──────── Raw data ────────

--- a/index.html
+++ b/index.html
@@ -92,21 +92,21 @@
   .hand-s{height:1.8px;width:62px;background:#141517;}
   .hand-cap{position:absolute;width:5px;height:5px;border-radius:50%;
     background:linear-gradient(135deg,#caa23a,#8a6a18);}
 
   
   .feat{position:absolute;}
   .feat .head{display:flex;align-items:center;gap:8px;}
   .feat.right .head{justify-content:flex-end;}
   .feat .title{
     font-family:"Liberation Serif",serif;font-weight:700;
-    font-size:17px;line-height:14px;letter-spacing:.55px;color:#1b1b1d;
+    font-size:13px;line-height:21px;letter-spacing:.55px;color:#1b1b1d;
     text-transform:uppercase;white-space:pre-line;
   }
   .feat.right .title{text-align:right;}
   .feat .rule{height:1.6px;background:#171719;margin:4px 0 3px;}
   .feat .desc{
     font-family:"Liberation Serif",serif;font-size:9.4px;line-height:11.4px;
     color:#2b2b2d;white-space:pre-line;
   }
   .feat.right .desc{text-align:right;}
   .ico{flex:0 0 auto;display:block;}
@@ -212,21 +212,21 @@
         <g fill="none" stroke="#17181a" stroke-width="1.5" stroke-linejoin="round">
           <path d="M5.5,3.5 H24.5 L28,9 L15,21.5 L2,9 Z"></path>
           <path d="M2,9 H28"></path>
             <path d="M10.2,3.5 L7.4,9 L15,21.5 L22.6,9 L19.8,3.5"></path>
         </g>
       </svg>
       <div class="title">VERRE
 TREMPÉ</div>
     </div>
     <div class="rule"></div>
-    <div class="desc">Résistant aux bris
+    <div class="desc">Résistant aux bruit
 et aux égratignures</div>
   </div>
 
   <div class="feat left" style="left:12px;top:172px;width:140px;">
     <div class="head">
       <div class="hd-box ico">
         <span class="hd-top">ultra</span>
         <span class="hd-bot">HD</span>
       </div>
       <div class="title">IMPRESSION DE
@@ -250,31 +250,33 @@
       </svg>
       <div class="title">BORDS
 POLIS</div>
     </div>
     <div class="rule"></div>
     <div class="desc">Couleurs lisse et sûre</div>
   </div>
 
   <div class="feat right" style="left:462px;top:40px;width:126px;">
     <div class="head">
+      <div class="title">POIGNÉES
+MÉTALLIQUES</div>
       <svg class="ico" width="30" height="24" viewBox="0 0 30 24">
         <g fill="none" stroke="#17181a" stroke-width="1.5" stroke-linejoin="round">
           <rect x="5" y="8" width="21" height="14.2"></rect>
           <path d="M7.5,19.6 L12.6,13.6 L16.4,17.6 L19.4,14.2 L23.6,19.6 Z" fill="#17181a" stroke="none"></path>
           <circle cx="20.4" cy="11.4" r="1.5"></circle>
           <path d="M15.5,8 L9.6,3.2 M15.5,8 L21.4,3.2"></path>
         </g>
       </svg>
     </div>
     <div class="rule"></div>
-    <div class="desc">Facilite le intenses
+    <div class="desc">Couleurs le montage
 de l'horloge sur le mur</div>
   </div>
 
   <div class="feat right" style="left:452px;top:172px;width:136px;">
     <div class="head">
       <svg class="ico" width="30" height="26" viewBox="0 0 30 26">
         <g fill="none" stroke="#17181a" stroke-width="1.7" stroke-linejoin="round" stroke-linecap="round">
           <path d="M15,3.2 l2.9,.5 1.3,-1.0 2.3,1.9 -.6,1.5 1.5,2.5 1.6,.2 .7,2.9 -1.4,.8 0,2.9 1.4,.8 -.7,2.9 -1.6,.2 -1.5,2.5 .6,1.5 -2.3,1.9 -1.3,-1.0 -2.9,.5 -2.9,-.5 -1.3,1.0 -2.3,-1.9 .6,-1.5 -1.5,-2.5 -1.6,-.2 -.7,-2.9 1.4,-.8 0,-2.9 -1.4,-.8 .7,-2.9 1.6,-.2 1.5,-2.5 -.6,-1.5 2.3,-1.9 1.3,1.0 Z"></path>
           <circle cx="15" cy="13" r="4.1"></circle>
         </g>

────────
──────── Raw data ────────

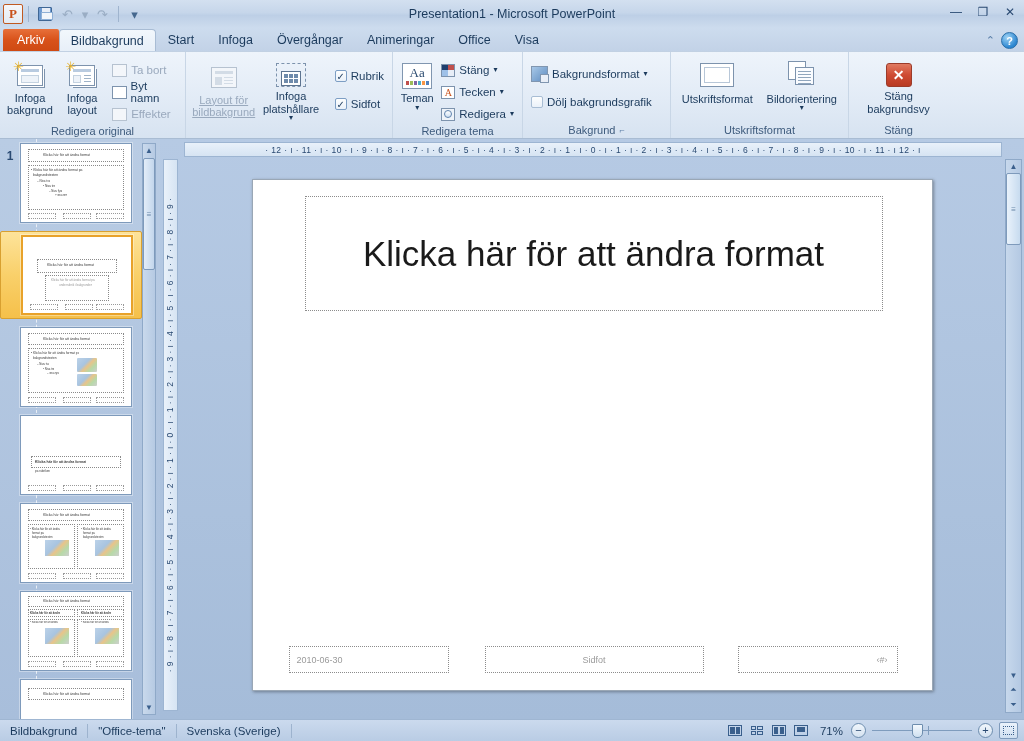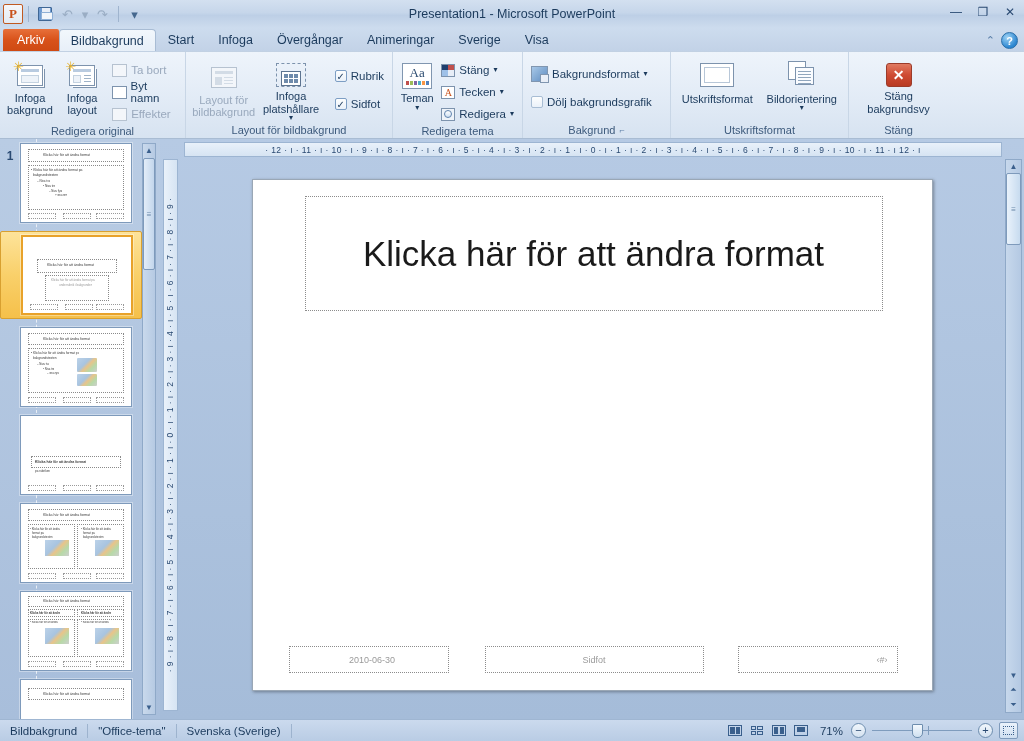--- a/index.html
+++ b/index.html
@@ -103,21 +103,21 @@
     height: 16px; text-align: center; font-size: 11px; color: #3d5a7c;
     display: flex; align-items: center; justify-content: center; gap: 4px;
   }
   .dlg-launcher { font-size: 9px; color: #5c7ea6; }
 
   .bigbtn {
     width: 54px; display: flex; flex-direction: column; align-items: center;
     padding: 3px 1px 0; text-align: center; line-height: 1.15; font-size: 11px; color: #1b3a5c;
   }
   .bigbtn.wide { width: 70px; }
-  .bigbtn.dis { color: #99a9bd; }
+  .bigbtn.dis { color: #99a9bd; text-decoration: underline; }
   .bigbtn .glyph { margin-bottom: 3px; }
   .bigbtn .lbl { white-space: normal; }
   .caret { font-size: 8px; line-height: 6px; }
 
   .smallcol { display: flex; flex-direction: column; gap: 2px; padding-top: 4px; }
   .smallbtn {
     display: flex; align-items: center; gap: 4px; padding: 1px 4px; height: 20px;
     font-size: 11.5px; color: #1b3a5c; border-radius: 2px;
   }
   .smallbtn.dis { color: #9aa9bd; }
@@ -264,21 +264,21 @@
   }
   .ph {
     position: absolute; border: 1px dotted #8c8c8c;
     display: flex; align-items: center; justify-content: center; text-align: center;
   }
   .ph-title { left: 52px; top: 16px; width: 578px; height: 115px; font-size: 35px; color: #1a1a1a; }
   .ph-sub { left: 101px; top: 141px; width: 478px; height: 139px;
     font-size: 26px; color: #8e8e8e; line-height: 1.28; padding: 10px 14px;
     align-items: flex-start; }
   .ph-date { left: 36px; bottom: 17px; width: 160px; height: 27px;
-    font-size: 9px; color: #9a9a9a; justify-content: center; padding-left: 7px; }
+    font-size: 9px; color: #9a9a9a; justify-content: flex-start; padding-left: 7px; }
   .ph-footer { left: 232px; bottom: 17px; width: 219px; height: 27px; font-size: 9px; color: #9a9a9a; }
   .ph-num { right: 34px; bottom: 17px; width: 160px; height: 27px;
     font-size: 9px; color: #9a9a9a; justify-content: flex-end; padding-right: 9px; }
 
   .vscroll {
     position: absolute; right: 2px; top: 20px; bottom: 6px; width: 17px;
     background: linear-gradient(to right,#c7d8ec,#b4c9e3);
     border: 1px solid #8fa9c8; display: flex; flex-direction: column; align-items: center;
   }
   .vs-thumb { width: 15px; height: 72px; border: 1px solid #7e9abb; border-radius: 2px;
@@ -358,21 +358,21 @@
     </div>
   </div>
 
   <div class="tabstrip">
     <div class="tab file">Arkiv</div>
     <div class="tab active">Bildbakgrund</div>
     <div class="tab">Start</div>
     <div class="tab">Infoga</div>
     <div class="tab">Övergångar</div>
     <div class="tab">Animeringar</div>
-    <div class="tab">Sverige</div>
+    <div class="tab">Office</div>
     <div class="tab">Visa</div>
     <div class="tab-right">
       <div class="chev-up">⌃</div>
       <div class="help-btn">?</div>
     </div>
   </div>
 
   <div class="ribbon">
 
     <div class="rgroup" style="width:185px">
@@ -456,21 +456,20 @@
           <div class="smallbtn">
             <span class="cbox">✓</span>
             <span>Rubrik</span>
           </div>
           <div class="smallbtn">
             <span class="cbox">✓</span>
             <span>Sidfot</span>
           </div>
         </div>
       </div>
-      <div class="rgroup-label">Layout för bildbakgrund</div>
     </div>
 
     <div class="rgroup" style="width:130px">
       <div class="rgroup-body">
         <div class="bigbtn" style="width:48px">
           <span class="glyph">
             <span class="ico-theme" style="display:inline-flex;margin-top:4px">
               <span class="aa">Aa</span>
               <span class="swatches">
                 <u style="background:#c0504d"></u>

────────

Search the preceding listing for "stroke" and extract every line where it is found.

▶ [Result of the task]
         <g fill="none" stroke="#17181a" stroke-width="1.5" stroke-linejoin="round">
         <g fill="none" stroke="#17181a" stroke-width="1.5" stroke-linejoin="round">
           <path d="M7.5,19.6 L12.6,13.6 L16.4,17.6 L19.4,14.2 L23.6,19.6 Z" fill="#17181a" stroke="none"></path>
         <g fill="none" stroke="#17181a" stroke-width="1.7" stroke-linejoin="round" stroke-linecap="round">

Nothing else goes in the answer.